Now multiply it by all monomials, that mean $\displaystyle x_1, x_2, x_3, x_4$ to get:
$\displaystyle A_1: x_1x_2=0$
$\displaystyle A_2: x_1x_3+x_2x_3+x_3=0$
$\displaystyle A_3: x_2x_4+x_2x_4+x_4=0$

I know that $\displaystyle A_2:=A*x_3, A_3:=A*x_4$ but from where we have $\displaystyle A_1$? We should multiply $\displaystyle A$ by $\displaystyle x_1$ and then by $\displaystyle x_2$. From this two new equations we have $\displaystyle A_1$ but how we could get it?
• Feb 8th 2010, 09:10 AM
Migotek84
I found the solution. Many thanks for tonio(Handshake)
• Feb 8th 2010, 09:20 AM
tonio
Quote:

Originally Posted by Migotek84
We are working in GF(2). Consider following polynomial:
$\displaystyle A: x_1+x_2+1=0$

Now multiply it by all monomials, that mean $\displaystyle x_1, x_2, x_3, x_4$ to get:
$\displaystyle A_1: x_1x_2=0$
$\displaystyle A_2: x_1x_3+x_2x_3+x_3=0$
$\displaystyle A_3: x_2x_4+x_2x_4+x_4=0$

I know that $\displaystyle A_2:=A*x_3, A_3:=A*x_4$ but from where we have $\displaystyle A_1$? We should multiply $\displaystyle A$ by $\displaystyle x_1$ and then by $\displaystyle x_2$. From this two new equations we have $\displaystyle A_1$ but how we could get it?

This is the second time you ask this question and this is the second time I don't understand what you mean: you call $\displaystyle x_1+x_2+1 = 0$ "A polynomial", which it is not since it is equalled to zero. It would then be an equality.

Next, you want this equality to be multiplied "by the monomials $\displaystyle x_1,x_2,x_3,x_4$ "....so you're working in the ring of polynomials in 4 indeterminates ?!

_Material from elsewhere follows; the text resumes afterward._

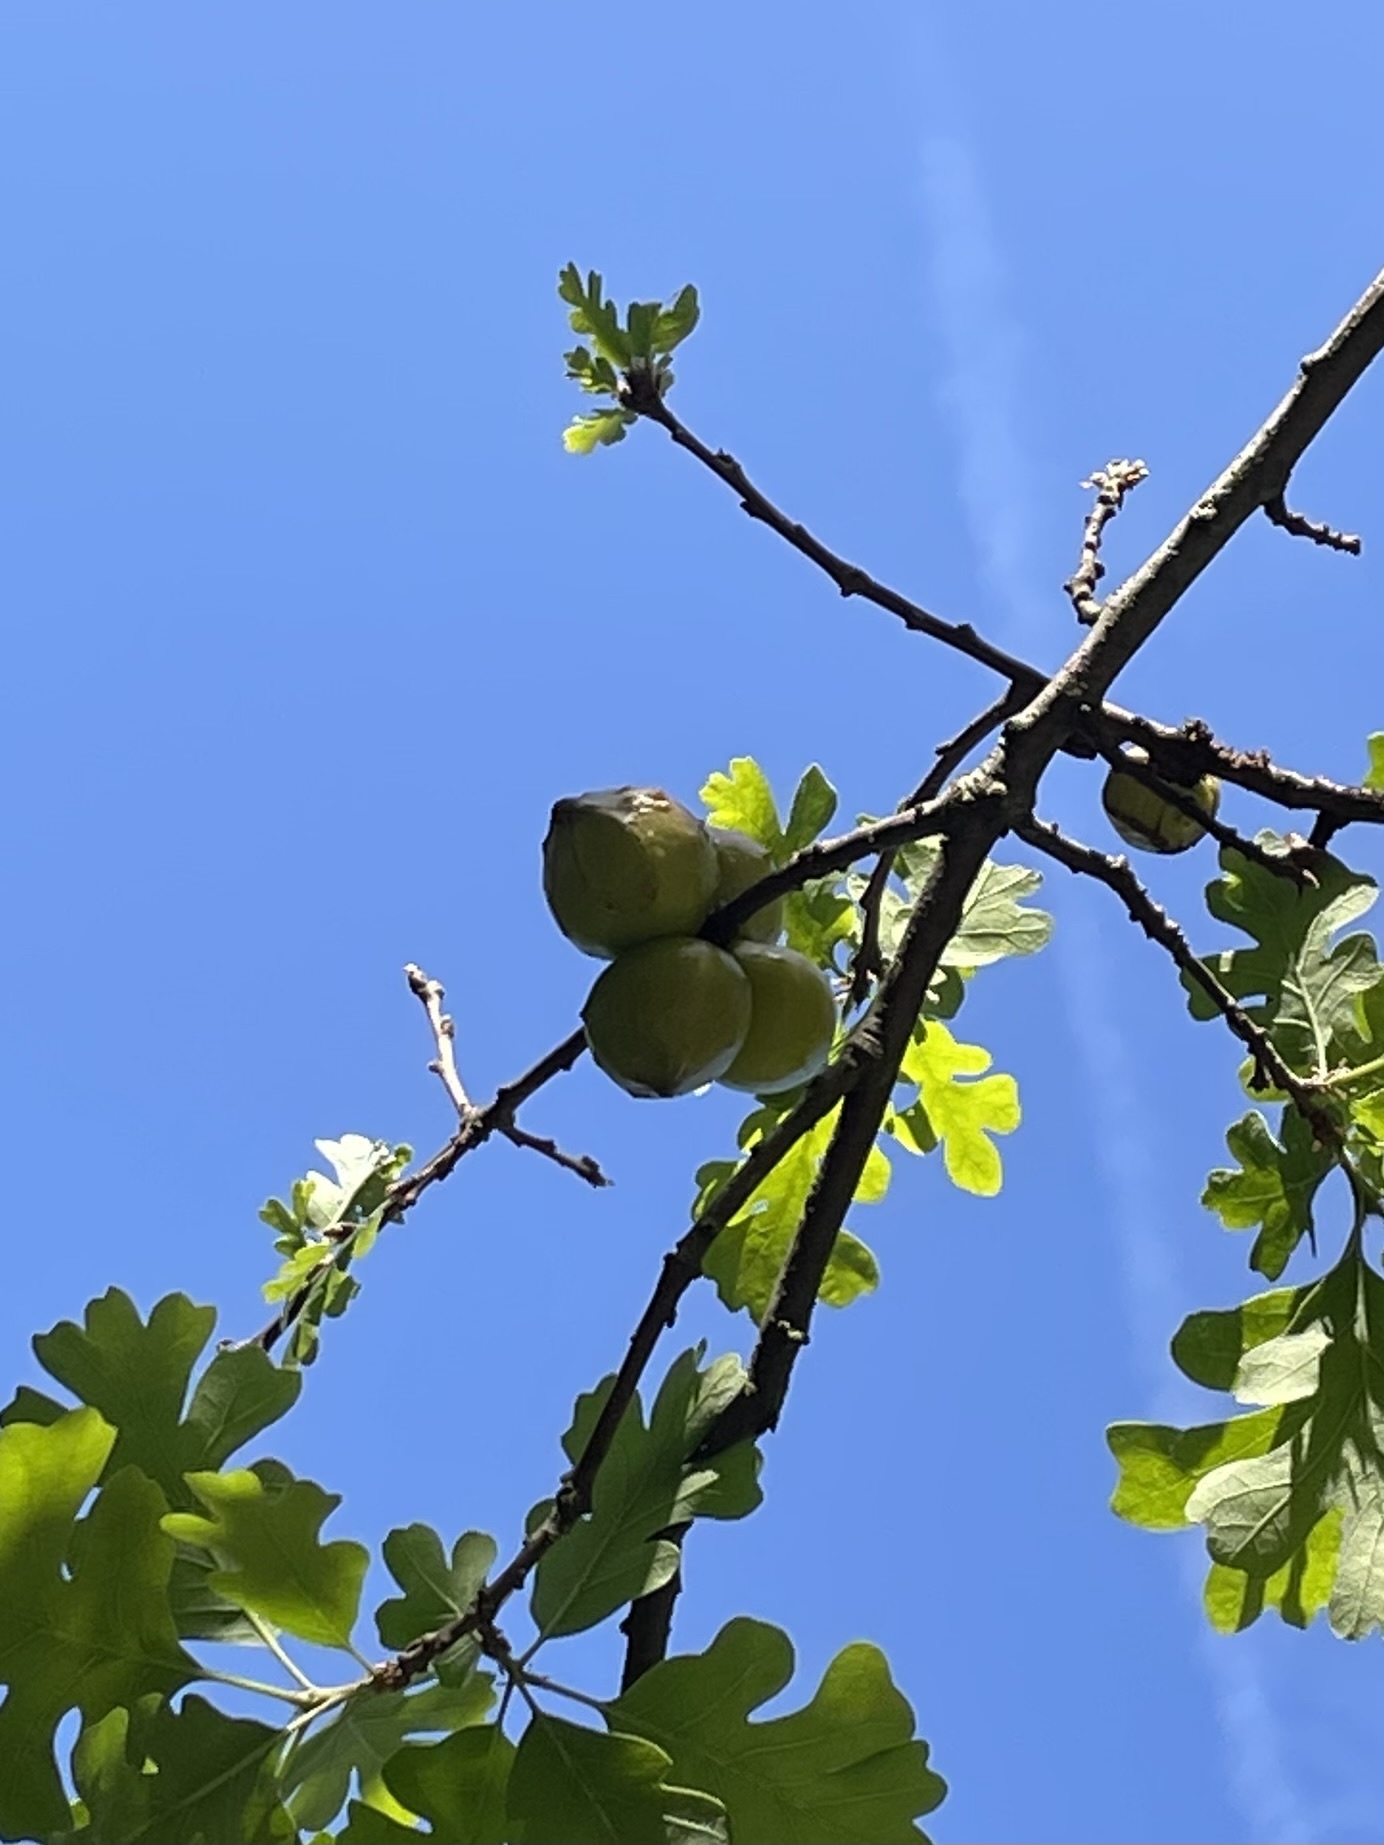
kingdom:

Anyway, you get 4 weird expressions that you call $\displaystyle A_1, A_2, A_3$...and I don't have the faintest idea from where did you get these expressions!. For example , multiplying the forementioned equality by the monomial $\displaystyle x_1$ we get:

$\displaystyle x_1(x_1+x_2+1) = x_1\cdot 0\Longrightarrow x_i^2+x_1x_2+x_1=0$....so ?? Of course , if you already know that $\displaystyle x_1^2+x_1=0$ no matter what VALUE in $\displaystyle \mathbb{F}_2$ we choose for $\displaystyle x_1$ then you can EVALUATE and get $\displaystyle x_1x_2=0$...both AS POLYNOMIALS this is not so!

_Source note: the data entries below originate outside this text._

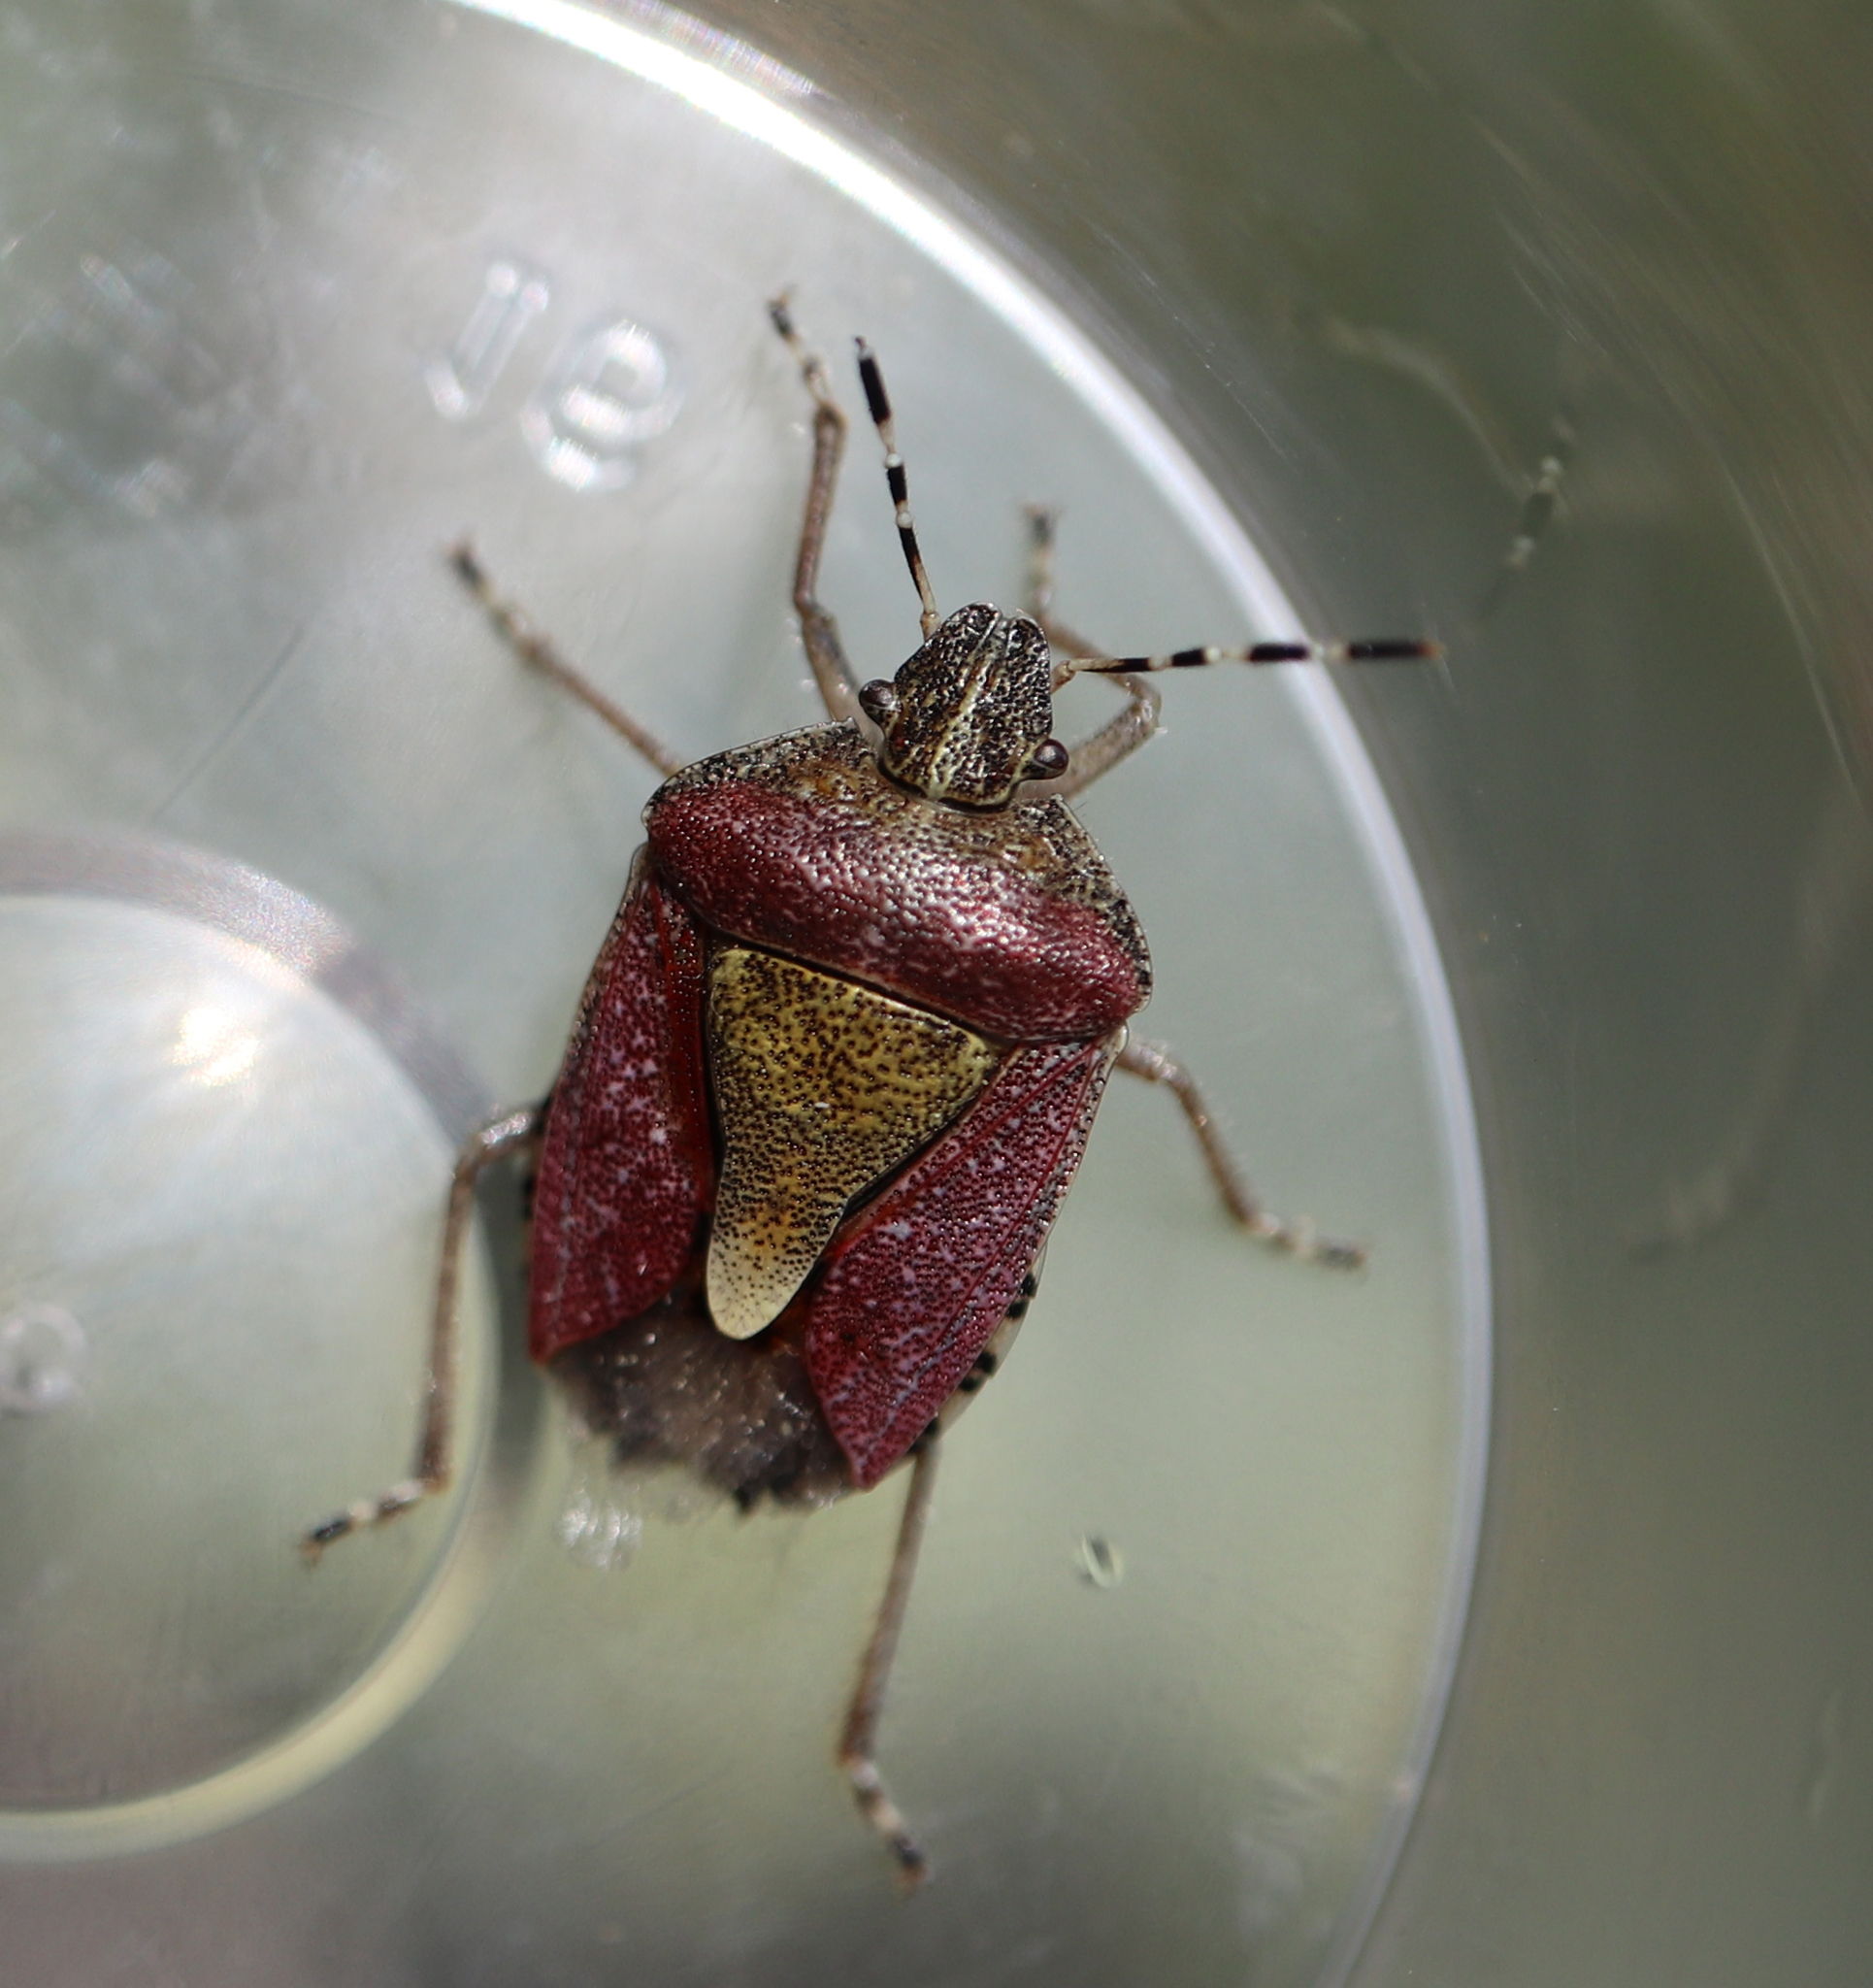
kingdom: Animalia
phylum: Arthropoda
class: Insecta
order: Hemiptera
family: Pentatomidae
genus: Dolycoris
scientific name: Dolycoris baccarum
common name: Sloe bug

I think you must first understand well what you want, then decide how to ask it in a clear way and then post again.

Tonio
• Feb 8th 2010, 10:02 AM
Arczi1984
I agree with tonio.
These are equations not polynomials.
I think that this is some part of Yours previous post http://www.mathhelpforum.com/math-he...imination.html - 4 variables over GF(2).
So You consider equation $\displaystyle A$ and then You multiplied it by 4 monomials:
$\displaystyle x_1(x_1+x_2+1)=0 => x_1x_2=0$
$\displaystyle x_2(x_1+x_2+1)=0 => x_1x_2=0$
$\displaystyle x_3(x_1+x_2+1)=0 => x_1x_3+x_2x_3+x_3=0$
$\displaystyle x_4(x_1+x_2+1)=0 => x_1x_4+x_2x_4+x_4=0$
Am I right?

In last part You used word 'equations' - good! :)

PS. I knew that this problem/example I saw before. This is a toy example from http://math.uc.edu/~aac/pqcrypto2008...008mohamed.pdf
• Feb 8th 2010, 10:20 AM
Migotek84
I'm sorry for my mistake:(
Of course it is not a polynomial but polynomial equation.
Yes Arczi1984, it is from this paper.
Many thanks for tonio beacuse You help me very much.
Once more I'm so sorry for this mess.